Written by Patseni Mauka
According to Malawi News, on December 30 2018, President Peter Mutharika held talks with United Democratic Front (UDF) leader Atupele Muluzi to work out an election alliance in the tripartite elections in May this year. This is not the first time this has been reported. A few weeks ago, I analyzed this possible election alliance. I looked at what each of the parties might be secretly planning to benefit from the possible alliance.
Since coming a distant fourth in the 2014 elections, Atupele Muluzi has not said much about his ambition to be President of Malawi. He has been quietly loyal to corrupt Mutharika and learning the trade of governing in different government portfolios. But he has not dumped his presidential ambitions and will never do. His father, Bakili Muluzi, aged 74, has the ambition to one day see his son as President. A self appointed ‘political engineer’, senior Muluzi will do anything to see this goal achieved.
It wouldn’t be surprising that one of the contentious issues on the discussions is that Atupele wants to be running mate to Mutharika. It’s the only guaranteed deal for UDF. Anything else would not be guaranteed. Not even the second vice presidency. Like I have said before, if he succeeds, it would be an opportunity for UDF to come back to power in the unlikely event that God decides to recall the old and frail Mutharika while in office. This is the senior Muluzi’s greatest wish, to see his son become President and UDF back in power.

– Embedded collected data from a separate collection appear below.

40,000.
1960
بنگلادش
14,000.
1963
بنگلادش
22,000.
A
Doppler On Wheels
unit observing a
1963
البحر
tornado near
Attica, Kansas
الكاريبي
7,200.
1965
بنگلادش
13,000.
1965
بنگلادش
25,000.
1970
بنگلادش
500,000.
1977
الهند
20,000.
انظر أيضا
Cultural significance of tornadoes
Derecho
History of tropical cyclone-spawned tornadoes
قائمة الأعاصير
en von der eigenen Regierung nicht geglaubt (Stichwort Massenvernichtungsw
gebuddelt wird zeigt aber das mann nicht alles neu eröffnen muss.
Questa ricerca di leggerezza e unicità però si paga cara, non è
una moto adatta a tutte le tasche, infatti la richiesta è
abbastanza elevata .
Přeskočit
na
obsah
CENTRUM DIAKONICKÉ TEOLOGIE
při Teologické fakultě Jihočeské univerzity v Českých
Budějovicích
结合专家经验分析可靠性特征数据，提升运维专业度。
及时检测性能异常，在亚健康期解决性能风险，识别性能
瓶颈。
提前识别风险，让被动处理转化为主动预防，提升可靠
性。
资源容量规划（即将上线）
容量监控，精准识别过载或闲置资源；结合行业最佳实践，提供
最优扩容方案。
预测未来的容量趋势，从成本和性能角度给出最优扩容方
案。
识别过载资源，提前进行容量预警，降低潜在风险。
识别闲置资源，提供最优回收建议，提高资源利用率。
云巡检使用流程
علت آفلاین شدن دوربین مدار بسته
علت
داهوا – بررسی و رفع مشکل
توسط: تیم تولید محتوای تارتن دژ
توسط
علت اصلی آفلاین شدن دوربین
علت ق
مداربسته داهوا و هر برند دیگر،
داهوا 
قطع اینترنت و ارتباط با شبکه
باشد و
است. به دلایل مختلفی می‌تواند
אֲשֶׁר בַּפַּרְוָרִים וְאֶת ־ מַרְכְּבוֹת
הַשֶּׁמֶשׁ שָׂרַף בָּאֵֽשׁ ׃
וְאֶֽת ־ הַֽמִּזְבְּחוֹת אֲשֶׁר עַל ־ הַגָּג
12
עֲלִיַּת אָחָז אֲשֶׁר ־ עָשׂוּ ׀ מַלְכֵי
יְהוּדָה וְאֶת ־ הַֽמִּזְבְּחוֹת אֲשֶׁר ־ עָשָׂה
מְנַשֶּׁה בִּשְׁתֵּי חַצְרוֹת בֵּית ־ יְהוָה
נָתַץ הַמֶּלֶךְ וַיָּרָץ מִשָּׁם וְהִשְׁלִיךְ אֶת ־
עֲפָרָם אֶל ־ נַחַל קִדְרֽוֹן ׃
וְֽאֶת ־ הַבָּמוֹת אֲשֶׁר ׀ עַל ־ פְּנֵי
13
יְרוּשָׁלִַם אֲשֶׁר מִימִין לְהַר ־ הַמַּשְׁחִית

DPP on the other hand, just wants to retain power by hook or crook. UDF would be foolish to take DPP’s promises seriously. DPP and UDF are greatest political foes pretending to work together but each one secretly wishing to eliminate the other. That’s why they don’t trust each other and the alliance talks have been taking place for a long time without reaching an agreement.
Only time will tell whether DPP and UDF will work together in this year’s elections. However, the long talks reveal the fact that these parties are seeking an alliance because they know they can’t win the elections on their own. This is normal in politics but surprising to many who have heard DPP’s bluff that it’s popular enough to win with a landslide.
Some of us are not surprised. DPP will find it very hard to win elections alone because it’s popularity has been on the decline since 2009. DPP was formed with it’s founder, late Bingu Wa Mutharika, already a president. Bingu used UDF to get into government before dumping it to form DPP. After a brilliant performance in his first term, Malawians rewarded him with 66% of the vote in the 2009 general elections.
By the time Bingu died in office, DPP’s popularity was already on the decline due many social and political grievances. Luckily for DPP, the caretaker government of People’s Party (PP) blundered too much and Malawians sought refuge in DPP again. But DPP won by an embarrassing 36% in 2014. In other words, 64% of the voters didn’t want DPP back in government. In 2017, it’s support dwindled to 27% according to a research by Afrobarometer.
A poll conducted by Malawi Institute of Public Opinion Research (IPOR) showed that in August, 2018, 33% of the respondents identified with DPP ahead of MCP(31%) and UTM(17%). This was one month after UTM’s launch and clear evidence of a change of the Malawian political landscape.
You would think that paid DPP analysts would know that all these figures and the alliance talks between DPP and UDF shows they can’t declare victory now, let alone a landslide one. But typical of people who feel highly of themselves, ali yaviyavi kutumbwa. It’s hilarious to watch. They say they will win with a landslide but secretly know that ndeu idakalipo. DPP knows it can’t win elections without an alliance.